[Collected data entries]
**********
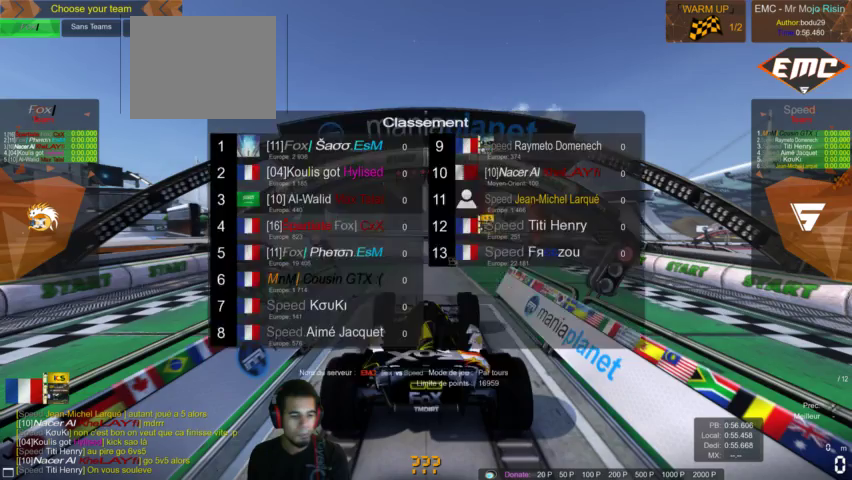
Gameplay with a controller (PlayStation layout); each line is a JSON object with the inputs held at the frame after it. "events" lists button and stick changes between this image and that frame as [ms after this image, input, new state], when the widget could be followed in between. Not read: L3 R3.
{"buttons": ["CIRCLE", "R1"], "left_stick": "center", "right_stick": "center", "events": [[267, "CIRCLE", "down"], [333, "R1", "down"], [433, "CIRCLE", "up"], [500, "CIRCLE", "down"]]}
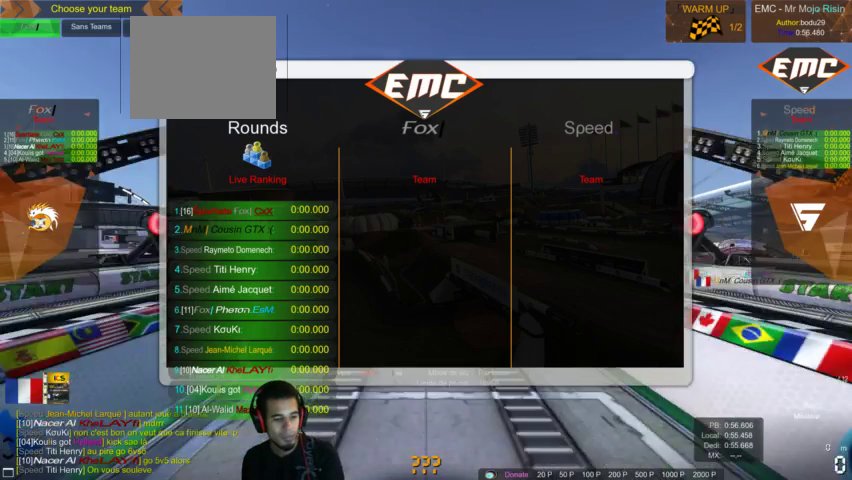
{"buttons": ["R1"], "left_stick": "center", "right_stick": "center", "events": [[33, "R1", "up"], [133, "R1", "down"], [167, "CIRCLE", "up"], [233, "R1", "up"], [300, "CIRCLE", "down"], [367, "CIRCLE", "up"], [500, "R1", "down"]]}
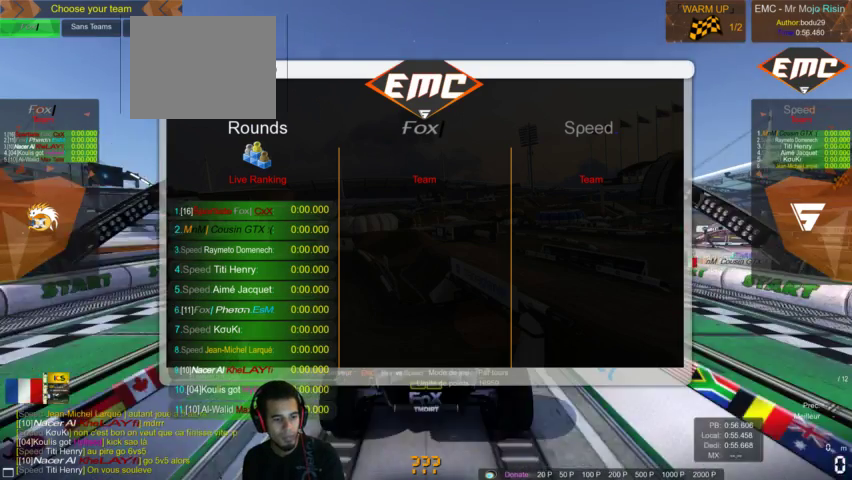
{"buttons": ["CIRCLE"], "left_stick": "center", "right_stick": "center", "events": [[167, "CIRCLE", "down"], [167, "R1", "up"], [300, "CIRCLE", "up"], [333, "R1", "down"], [500, "CIRCLE", "down"], [500, "R1", "up"]]}
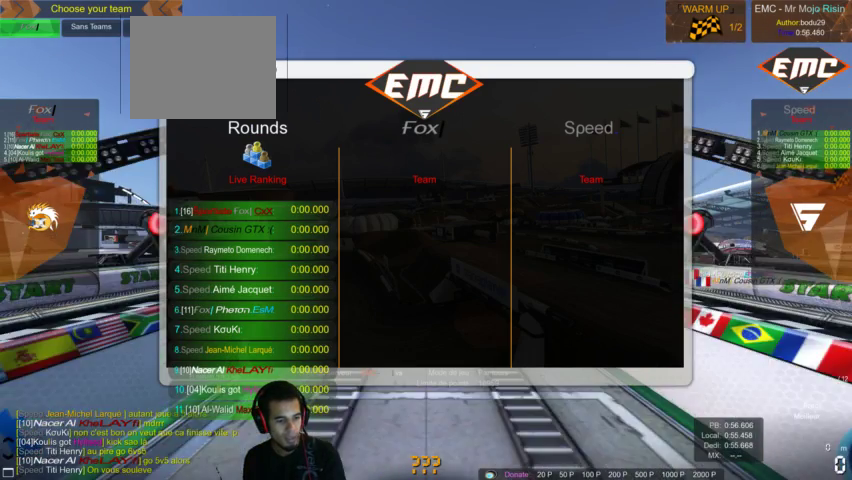
{"buttons": ["CIRCLE"], "left_stick": "center", "right_stick": "center", "events": [[133, "CIRCLE", "up"], [333, "R1", "down"], [467, "CIRCLE", "down"], [467, "R1", "up"]]}
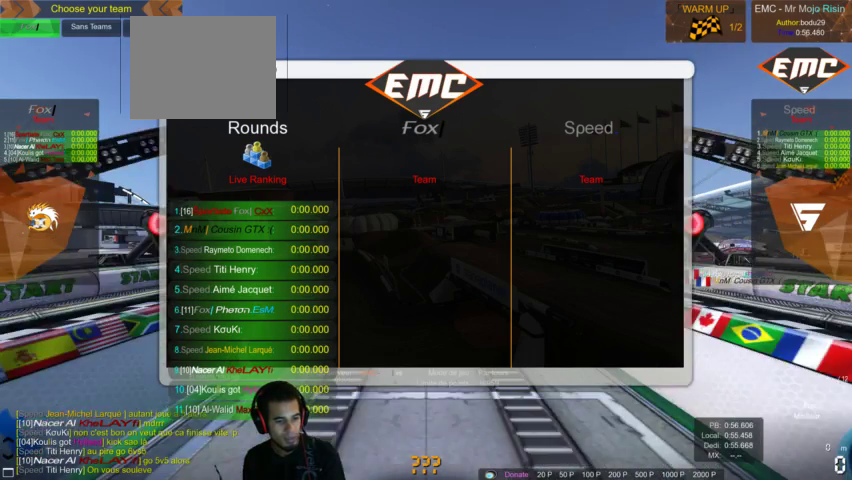
{"buttons": ["R1"], "left_stick": "center", "right_stick": "center", "events": [[133, "CIRCLE", "up"], [133, "R1", "down"], [367, "CIRCLE", "down"], [367, "R1", "up"], [467, "CIRCLE", "up"], [500, "R1", "down"]]}
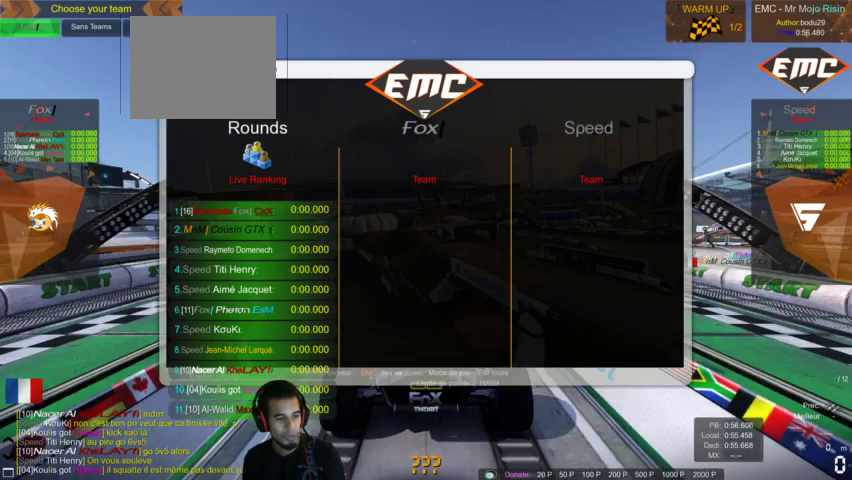
{"buttons": [], "left_stick": "center", "right_stick": "center", "events": [[167, "R1", "up"], [233, "CIRCLE", "down"], [333, "CIRCLE", "up"], [333, "R1", "down"], [500, "R1", "up"]]}
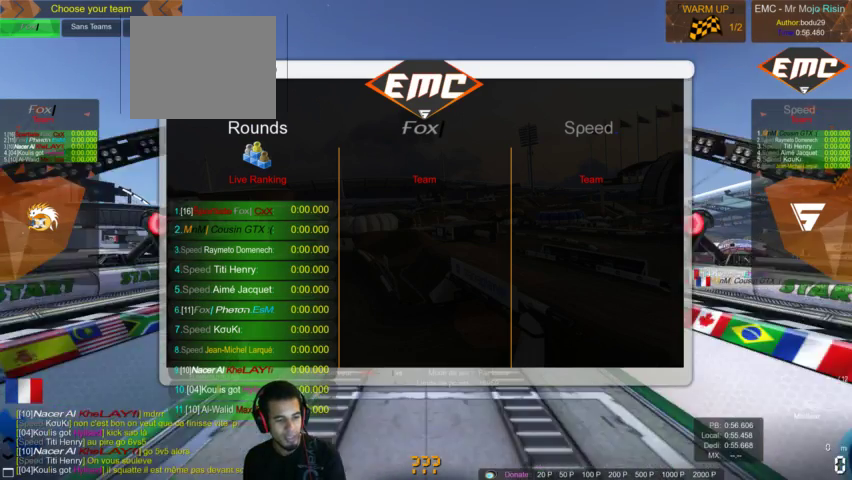
{"buttons": ["R1"], "left_stick": "center", "right_stick": "center", "events": [[33, "CIRCLE", "down"], [133, "CIRCLE", "up"], [167, "R1", "down"], [300, "CIRCLE", "down"], [333, "R1", "up"], [433, "CIRCLE", "up"], [500, "R1", "down"]]}
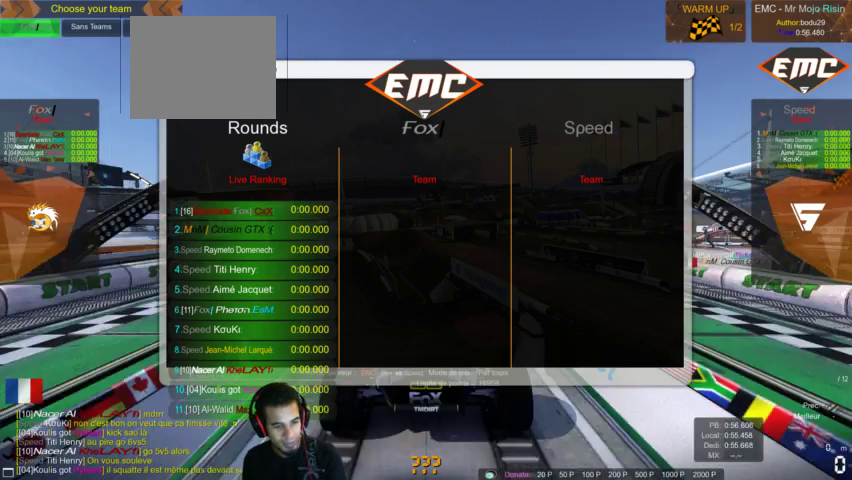
{"buttons": ["CIRCLE"], "left_stick": "center", "right_stick": "center", "events": [[100, "CIRCLE", "down"], [167, "R1", "up"], [267, "CIRCLE", "up"], [267, "R1", "down"], [367, "CIRCLE", "down"], [433, "R1", "up"]]}
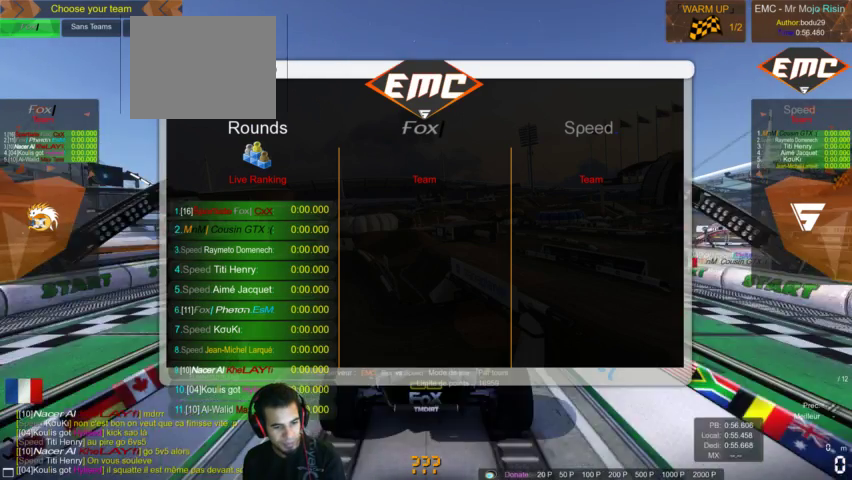
{"buttons": ["CIRCLE"], "left_stick": "center", "right_stick": "center", "events": [[33, "CIRCLE", "up"], [33, "R1", "down"], [167, "CIRCLE", "down"], [167, "R1", "up"], [267, "R1", "down"], [333, "CIRCLE", "up"], [433, "R1", "up"], [467, "CIRCLE", "down"]]}
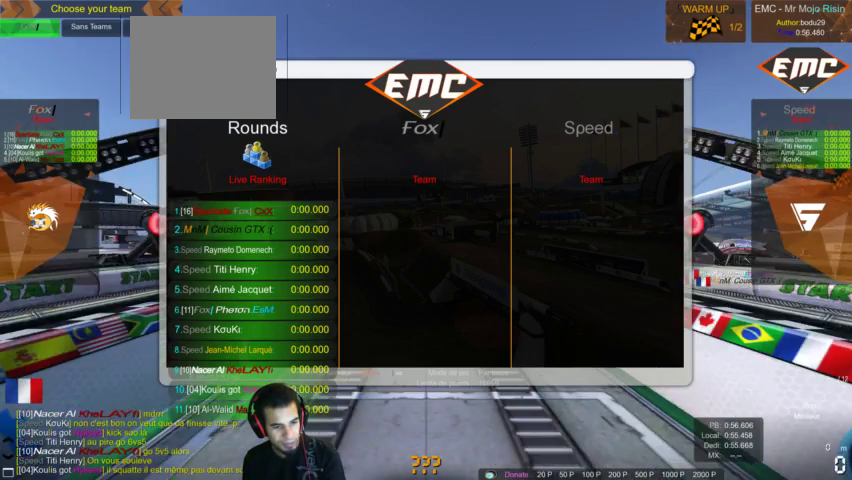
{"buttons": ["R1"], "left_stick": "center", "right_stick": "center", "events": [[167, "R1", "down"], [200, "CIRCLE", "up"], [333, "CIRCLE", "down"], [367, "R1", "up"], [500, "CIRCLE", "up"], [500, "R1", "down"]]}
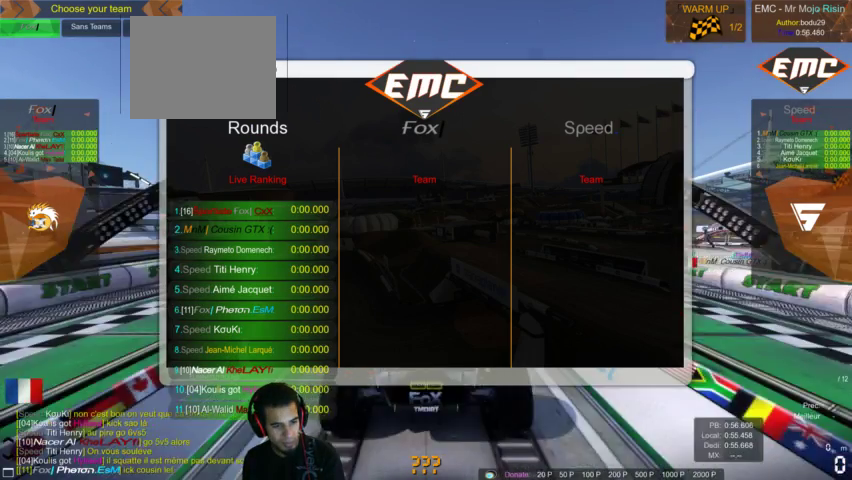
{"buttons": [], "left_stick": "center", "right_stick": "center", "events": [[100, "CIRCLE", "down"], [133, "R1", "up"], [233, "R1", "down"], [267, "CIRCLE", "up"], [400, "R1", "up"]]}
**********
WHAT YOU NEED TO DO
Give back all the records as they stand, but with no pictures in the copy.

ANSWER FOR THE TASK
Gameplay with a controller (PlayStation layout); each line is a JSON object with the inputs held at the frame after it. "events" lists button and stick changes between this image and that frame as [ms after this image, input, new state], when the widget could be followed in between. Not read: L3 R3.
{"buttons": ["CIRCLE", "R1"], "left_stick": "center", "right_stick": "center", "events": [[267, "CIRCLE", "down"], [333, "R1", "down"], [433, "CIRCLE", "up"], [500, "CIRCLE", "down"]]}
{"buttons": ["R1"], "left_stick": "center", "right_stick": "center", "events": [[33, "R1", "up"], [133, "R1", "down"], [167, "CIRCLE", "up"], [233, "R1", "up"], [300, "CIRCLE", "down"], [367, "CIRCLE", "up"], [500, "R1", "down"]]}
{"buttons": ["CIRCLE"], "left_stick": "center", "right_stick": "center", "events": [[167, "CIRCLE", "down"], [167, "R1", "up"], [300, "CIRCLE", "up"], [333, "R1", "down"], [500, "CIRCLE", "down"], [500, "R1", "up"]]}
{"buttons": ["CIRCLE"], "left_stick": "center", "right_stick": "center", "events": [[133, "CIRCLE", "up"], [333, "R1", "down"], [467, "CIRCLE", "down"], [467, "R1", "up"]]}
{"buttons": ["R1"], "left_stick": "center", "right_stick": "center", "events": [[133, "CIRCLE", "up"], [133, "R1", "down"], [367, "CIRCLE", "down"], [367, "R1", "up"], [467, "CIRCLE", "up"], [500, "R1", "down"]]}
{"buttons": [], "left_stick": "center", "right_stick": "center", "events": [[167, "R1", "up"], [233, "CIRCLE", "down"], [333, "CIRCLE", "up"], [333, "R1", "down"], [500, "R1", "up"]]}
{"buttons": ["R1"], "left_stick": "center", "right_stick": "center", "events": [[33, "CIRCLE", "down"], [133, "CIRCLE", "up"], [167, "R1", "down"], [300, "CIRCLE", "down"], [333, "R1", "up"], [433, "CIRCLE", "up"], [500, "R1", "down"]]}
{"buttons": ["CIRCLE"], "left_stick": "center", "right_stick": "center", "events": [[100, "CIRCLE", "down"], [167, "R1", "up"], [267, "CIRCLE", "up"], [267, "R1", "down"], [367, "CIRCLE", "down"], [433, "R1", "up"]]}
{"buttons": ["CIRCLE"], "left_stick": "center", "right_stick": "center", "events": [[33, "CIRCLE", "up"], [33, "R1", "down"], [167, "CIRCLE", "down"], [167, "R1", "up"], [267, "R1", "down"], [333, "CIRCLE", "up"], [433, "R1", "up"], [467, "CIRCLE", "down"]]}
{"buttons": ["R1"], "left_stick": "center", "right_stick": "center", "events": [[167, "R1", "down"], [200, "CIRCLE", "up"], [333, "CIRCLE", "down"], [367, "R1", "up"], [500, "CIRCLE", "up"], [500, "R1", "down"]]}
{"buttons": [], "left_stick": "center", "right_stick": "center", "events": [[100, "CIRCLE", "down"], [133, "R1", "up"], [233, "R1", "down"], [267, "CIRCLE", "up"], [400, "R1", "up"]]}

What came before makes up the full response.